# Trunk ground for bazooka



## Patman (May 7, 2011)

Where is a good ground in the trunk? It seems when I had my bazooka grounded to the trunk latch, it worked fine. That is not realistic. Anyone else have a ground idea? I don't see any more places to attach!


----------



## boats4life (May 28, 2011)

I used a self tapping screw and attached it to the passenger side fender well after making sure I sanded around the hole for a good metal-to-metal contact.


----------



## SeanM402 (Aug 8, 2011)

I have basically done the same as Boats with the cars I previously owned. I would drill a hole and use a bolt. I would use a Dremel tool to sand the area and then paint over everything once it is secured to prevent rusting. The area where the spare tire is stored always seemed to work best for me.


----------



## Dale_K (Jul 16, 2011)

I drilled a hole through the floor pan right in front of the spare tire well and then put in a self tapping screw. I checked first to be sure I couldn't accidentally hit the gas tank or anything else. I wasn't too happy about doing it that way, though.


----------



## Marzen (Feb 3, 2012)

Drivers side of the trunk, on the rear of the wheel well. You can see my brown ground wire attached to it.
You'll have to unscrew and remove both the hook as well as pull the 'pin' for other snap in connector on the wheel well (see the bracket).


----------



## XtremeRevolution (Jan 19, 2012)

SeanM402 said:


> I have basically done the same as Boats with the cars I previously owned. I would drill a hole and use a bolt. I would use a Dremel tool to sand the area and then paint over everything once it is secured to prevent rusting. The area where the spare tire is stored always seemed to work best for me.

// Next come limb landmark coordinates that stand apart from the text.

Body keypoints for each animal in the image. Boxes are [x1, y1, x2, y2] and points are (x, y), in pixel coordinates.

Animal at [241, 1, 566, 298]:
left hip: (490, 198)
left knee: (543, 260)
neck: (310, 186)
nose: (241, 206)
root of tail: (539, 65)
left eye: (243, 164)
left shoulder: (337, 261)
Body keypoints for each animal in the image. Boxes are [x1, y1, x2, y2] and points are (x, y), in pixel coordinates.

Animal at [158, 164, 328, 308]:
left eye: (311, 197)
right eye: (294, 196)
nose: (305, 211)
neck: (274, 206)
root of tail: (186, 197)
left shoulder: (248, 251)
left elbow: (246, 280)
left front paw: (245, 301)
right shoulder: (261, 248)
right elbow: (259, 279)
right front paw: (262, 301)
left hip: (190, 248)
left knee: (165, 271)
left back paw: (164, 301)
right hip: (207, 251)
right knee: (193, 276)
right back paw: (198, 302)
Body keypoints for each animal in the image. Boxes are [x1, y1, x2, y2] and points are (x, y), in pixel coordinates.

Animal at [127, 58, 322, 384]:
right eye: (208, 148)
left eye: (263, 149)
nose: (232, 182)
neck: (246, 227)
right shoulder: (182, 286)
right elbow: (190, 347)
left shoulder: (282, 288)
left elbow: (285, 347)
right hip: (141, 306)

This is the absolute best way to do it. A nut, a bolt, a hole, and a sanded bare metal surface is what you need for a proper ground connection. Self-tapping screws will loosen up over time and cannot be relied on for holding down a ground terminal. It's easy and simple, but most certainly not the best or most reliable way to do it. I'd even add a lock washer or use a locking nut.


----------



## EcoCruzer (Mar 4, 2011)

Nooo don't drill! On the passenger side to the rear of the fender, there is a box mounted (remove trunk liner). There are grounding bolts already there. Just loosen the nut and attach your Bazooka ground. That is what I did with mine and all is good.


----------



## Patman (May 7, 2011)

I ended up using the stud that holds my spare tire in place. It is close to the sub and the eyelet they supplied fits right over it. No drilling etc seems to work fine with the spare fastened in. Thx for all the ideas tho.


----------



## XtremeRevolution (Jan 19, 2012)

EcoCruzer said:


> Nooo don't drill! On the passenger side to the rear of the fender, there is a box mounted (remove trunk liner). There are grounding bolts already there. Just loosen the nut and attach your Bazooka ground. That is what I did with mine and all is good.

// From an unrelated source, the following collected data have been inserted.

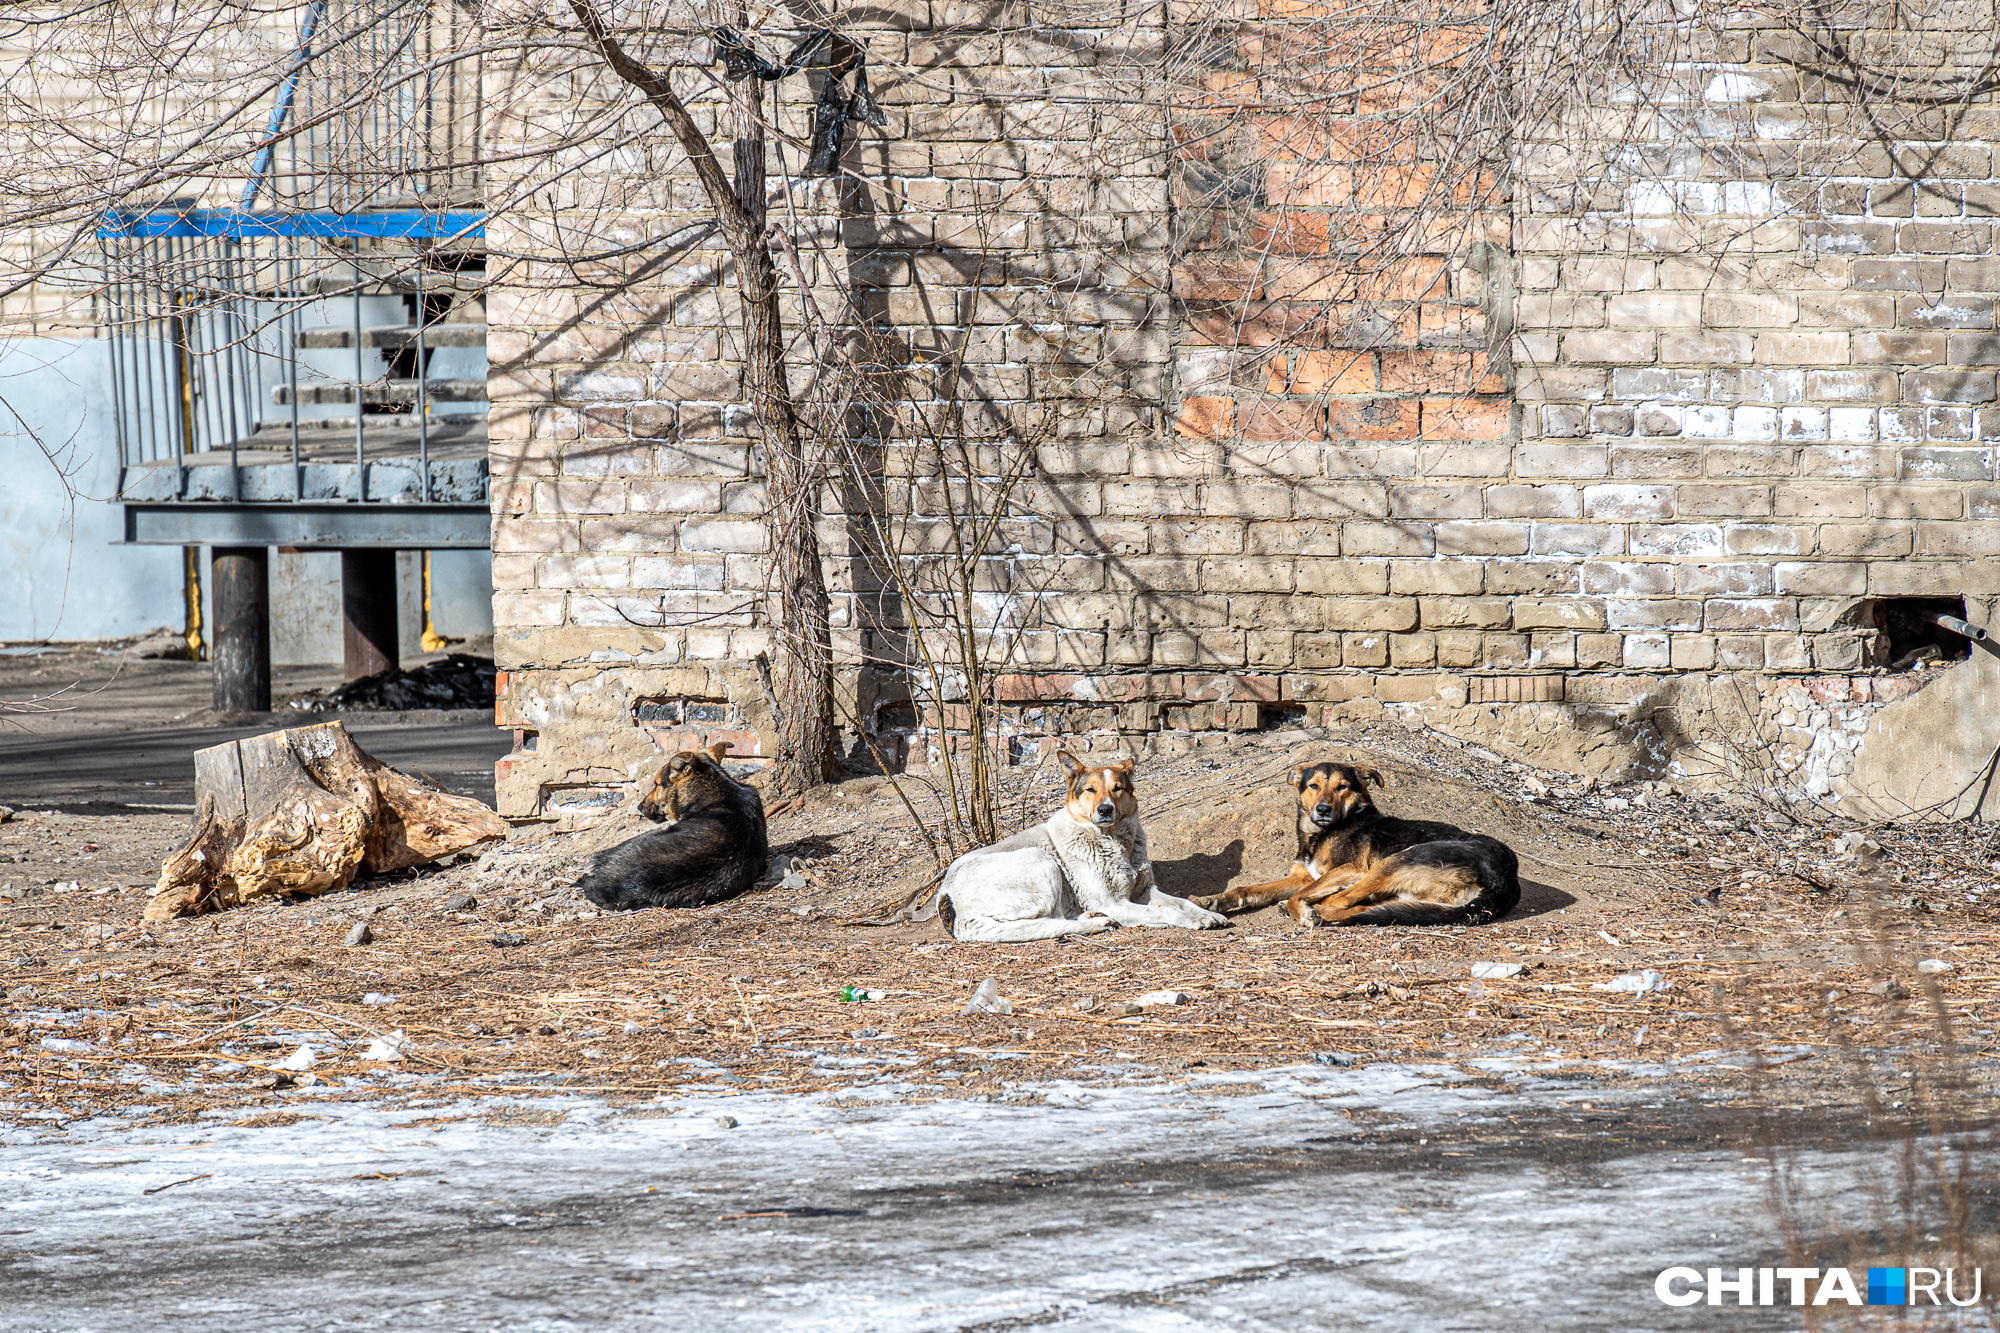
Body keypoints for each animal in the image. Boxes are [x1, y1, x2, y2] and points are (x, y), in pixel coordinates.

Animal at [928, 748, 1224, 944]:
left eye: (1117, 788)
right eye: (1090, 790)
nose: (1105, 810)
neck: (1114, 841)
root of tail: (947, 895)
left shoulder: (1145, 891)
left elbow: (1181, 901)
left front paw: (1206, 912)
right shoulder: (1117, 903)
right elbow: (1167, 910)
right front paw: (1195, 920)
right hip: (1042, 861)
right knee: (1050, 921)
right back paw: (1096, 921)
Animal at [1184, 756, 1512, 924]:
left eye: (1342, 787)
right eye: (1313, 785)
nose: (1323, 809)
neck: (1323, 833)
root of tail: (1503, 881)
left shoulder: (1350, 869)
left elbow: (1302, 894)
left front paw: (1302, 910)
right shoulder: (1303, 876)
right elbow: (1250, 888)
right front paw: (1214, 899)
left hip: (1392, 862)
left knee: (1341, 900)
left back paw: (1310, 912)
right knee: (1362, 907)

I haven't had a chance to install my system in my Cruze yet, so I didn't look for mounting points that may already exist. If there's already a place like this to mount it to, definitely do that, but don't forget to sand off the metal surface so you make a good contact.


----------



## TGrayEco (Feb 25, 2011)

Patman said:


> I ended up using the stud that holds my spare tire in place. It is close to the sub and the eyelet they supplied fits right over it. No drilling etc seems to work fine with the spare fastened in. Thx for all the ideas tho.


Can you take a picture of how you have the ground wire ran? I did the same as you. But, need to find another place to run it as it looks like the tire resting on it is having an affect with the wire..

Sent from my DROID X2 using AutoGuide.com App


----------



## txlatino (Feb 25, 2011)

Hey guys, where is the best place to purchase one of these Bazookas? Thanks!


----------



## SeanM402 (Aug 8, 2011)

I don't have any plans to install anything in my Cruze as of right now so I also have not pulled anything apart. I think I remember doing an install once on a friends car where I used the stud for the spare tire and it happened to work great.


----------